= Preah Suramarit National Theatre =

Former national theatre of Cambodia

Preah Suramarit National Theatre

The Preah Suramarit National Theatre or the Bassac Theatre was the national theatre of Cambodia in the capital Phnom Penh.

Designed by chief national architect Vann Molyvann in 1966, it opened in 1968 as the Grand Théâtre Preah Bat Norodom Suramarit (aka Mohorsrop Theatre). The theatre building became a landmark structure in modern Phnom Penh. It was demolished in 2008.

==Fire and reconstruction efforts==
During renovation efforts in February 1994, there was disastrous fire that gutted the entire auditorium and the venue has remained a burned-out shell ever since.

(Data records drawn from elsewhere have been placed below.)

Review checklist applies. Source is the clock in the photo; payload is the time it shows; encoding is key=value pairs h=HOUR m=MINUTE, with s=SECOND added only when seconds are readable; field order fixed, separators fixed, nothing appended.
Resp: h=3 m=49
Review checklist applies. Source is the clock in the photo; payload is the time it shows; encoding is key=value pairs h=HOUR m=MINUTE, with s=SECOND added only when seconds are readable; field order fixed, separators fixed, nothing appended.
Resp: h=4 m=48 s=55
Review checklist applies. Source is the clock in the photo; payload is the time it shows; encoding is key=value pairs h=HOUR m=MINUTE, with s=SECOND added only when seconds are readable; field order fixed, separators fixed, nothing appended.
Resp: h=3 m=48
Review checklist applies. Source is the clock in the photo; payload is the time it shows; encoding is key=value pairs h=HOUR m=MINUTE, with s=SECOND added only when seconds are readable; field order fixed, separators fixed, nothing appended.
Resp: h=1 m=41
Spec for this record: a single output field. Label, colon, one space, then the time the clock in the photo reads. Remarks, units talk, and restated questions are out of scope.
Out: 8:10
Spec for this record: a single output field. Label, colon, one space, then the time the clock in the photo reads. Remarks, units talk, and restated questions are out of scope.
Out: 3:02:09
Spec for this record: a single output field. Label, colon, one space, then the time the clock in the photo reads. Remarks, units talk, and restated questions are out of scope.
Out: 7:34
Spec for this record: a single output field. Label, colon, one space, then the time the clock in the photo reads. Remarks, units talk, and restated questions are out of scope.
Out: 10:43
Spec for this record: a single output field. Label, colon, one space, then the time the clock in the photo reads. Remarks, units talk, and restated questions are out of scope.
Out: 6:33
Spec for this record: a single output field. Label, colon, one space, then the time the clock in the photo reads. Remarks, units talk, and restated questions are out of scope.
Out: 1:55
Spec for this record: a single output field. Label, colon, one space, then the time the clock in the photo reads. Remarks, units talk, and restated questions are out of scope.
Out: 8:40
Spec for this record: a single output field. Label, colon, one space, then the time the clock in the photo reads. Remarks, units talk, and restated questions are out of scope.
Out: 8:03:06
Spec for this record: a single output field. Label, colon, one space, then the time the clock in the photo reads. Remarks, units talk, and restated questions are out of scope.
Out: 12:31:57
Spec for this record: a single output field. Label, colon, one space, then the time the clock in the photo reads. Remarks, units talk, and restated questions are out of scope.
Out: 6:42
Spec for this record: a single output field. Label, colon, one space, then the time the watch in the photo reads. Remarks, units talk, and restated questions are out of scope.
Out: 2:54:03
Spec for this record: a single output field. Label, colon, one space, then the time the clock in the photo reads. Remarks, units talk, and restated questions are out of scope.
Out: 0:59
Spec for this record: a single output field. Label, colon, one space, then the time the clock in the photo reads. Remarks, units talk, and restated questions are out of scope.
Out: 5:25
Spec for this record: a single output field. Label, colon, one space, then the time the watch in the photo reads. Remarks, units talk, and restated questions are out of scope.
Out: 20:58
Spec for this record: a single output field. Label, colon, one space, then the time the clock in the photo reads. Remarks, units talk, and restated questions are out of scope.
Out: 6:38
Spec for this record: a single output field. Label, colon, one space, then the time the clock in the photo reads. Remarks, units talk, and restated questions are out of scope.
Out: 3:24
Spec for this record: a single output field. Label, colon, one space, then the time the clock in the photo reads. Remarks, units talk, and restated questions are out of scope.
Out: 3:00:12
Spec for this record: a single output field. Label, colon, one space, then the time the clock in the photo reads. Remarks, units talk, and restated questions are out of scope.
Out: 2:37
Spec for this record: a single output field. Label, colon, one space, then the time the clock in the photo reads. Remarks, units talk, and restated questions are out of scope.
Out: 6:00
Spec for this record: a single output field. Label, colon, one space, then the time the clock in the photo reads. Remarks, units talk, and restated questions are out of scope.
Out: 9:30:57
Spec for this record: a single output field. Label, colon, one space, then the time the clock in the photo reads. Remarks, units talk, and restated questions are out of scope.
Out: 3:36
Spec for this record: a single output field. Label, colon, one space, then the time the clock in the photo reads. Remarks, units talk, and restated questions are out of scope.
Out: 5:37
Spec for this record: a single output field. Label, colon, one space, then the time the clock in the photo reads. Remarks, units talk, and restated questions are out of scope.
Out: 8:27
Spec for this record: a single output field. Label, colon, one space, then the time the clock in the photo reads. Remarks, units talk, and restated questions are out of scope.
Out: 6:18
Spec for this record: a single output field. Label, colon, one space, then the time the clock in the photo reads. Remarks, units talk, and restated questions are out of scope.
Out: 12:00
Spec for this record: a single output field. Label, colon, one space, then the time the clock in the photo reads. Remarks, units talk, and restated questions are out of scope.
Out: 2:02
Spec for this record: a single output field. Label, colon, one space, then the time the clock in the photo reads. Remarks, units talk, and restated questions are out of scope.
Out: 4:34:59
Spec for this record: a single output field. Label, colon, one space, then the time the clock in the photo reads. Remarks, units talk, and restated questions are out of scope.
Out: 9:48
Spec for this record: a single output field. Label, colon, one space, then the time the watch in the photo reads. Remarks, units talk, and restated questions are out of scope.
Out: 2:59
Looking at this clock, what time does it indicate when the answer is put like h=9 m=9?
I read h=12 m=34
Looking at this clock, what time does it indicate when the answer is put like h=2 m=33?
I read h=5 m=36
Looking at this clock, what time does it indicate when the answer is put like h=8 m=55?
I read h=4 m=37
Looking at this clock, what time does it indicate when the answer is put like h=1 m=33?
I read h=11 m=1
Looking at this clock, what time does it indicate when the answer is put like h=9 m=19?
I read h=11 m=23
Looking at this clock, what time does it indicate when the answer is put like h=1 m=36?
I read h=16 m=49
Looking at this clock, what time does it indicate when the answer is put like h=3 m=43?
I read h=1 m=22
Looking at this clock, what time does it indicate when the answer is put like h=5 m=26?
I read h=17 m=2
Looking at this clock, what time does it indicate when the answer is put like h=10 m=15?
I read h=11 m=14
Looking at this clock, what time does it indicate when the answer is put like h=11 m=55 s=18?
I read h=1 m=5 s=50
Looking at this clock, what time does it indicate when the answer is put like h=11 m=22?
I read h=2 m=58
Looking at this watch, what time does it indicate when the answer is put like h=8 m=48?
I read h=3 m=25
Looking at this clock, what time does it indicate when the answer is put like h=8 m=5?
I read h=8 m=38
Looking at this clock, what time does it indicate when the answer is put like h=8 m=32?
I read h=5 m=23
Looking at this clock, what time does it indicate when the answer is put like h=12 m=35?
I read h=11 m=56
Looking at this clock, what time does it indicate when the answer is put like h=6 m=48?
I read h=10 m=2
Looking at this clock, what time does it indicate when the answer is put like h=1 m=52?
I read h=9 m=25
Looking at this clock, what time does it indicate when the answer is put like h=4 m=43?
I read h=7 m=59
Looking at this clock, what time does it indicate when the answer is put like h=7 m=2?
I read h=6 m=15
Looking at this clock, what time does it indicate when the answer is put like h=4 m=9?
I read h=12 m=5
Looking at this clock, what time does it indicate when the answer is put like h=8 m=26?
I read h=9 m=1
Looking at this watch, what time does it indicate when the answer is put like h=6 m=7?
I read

Since the late 1990s, there have been many unsuccessful efforts to seek funds for the restoration of the theatre and to redevelop it as an organisational base and national venue. A $20,000 project by the late Cambodian architect Brum Dar-ravudh had provided the facilities for several rehearsal spaces. Meanwhile, the National Theatre's head, former dancer Mao Keng, had aimed to build a brand-new, state-of-the-art building, which has been rejected by the Cambodian Council of Ministers. A project for a completely new theatre that included dressing rooms, a cafeteria and a swimming pool was proposed in 1999 but never got the green light.

In the ensuing years, neither the Ministry of Culture nor any of the Cambodian cultural or political establishments have been able to raise the finances to restore the theatre and approve any proposals, resulting in a protracted stalemate.

In early 2005, the disposal of the theatre site was given to a local developer and business man Kith Meng, who later executed its complete destruction.

Filmmaker Rithy Panh's 2005 docudrama, The Burnt Theatre, is set in the remains of the theatre, and depicts a theatre troupe struggling to practice their art and keep fine arts alive in Cambodia.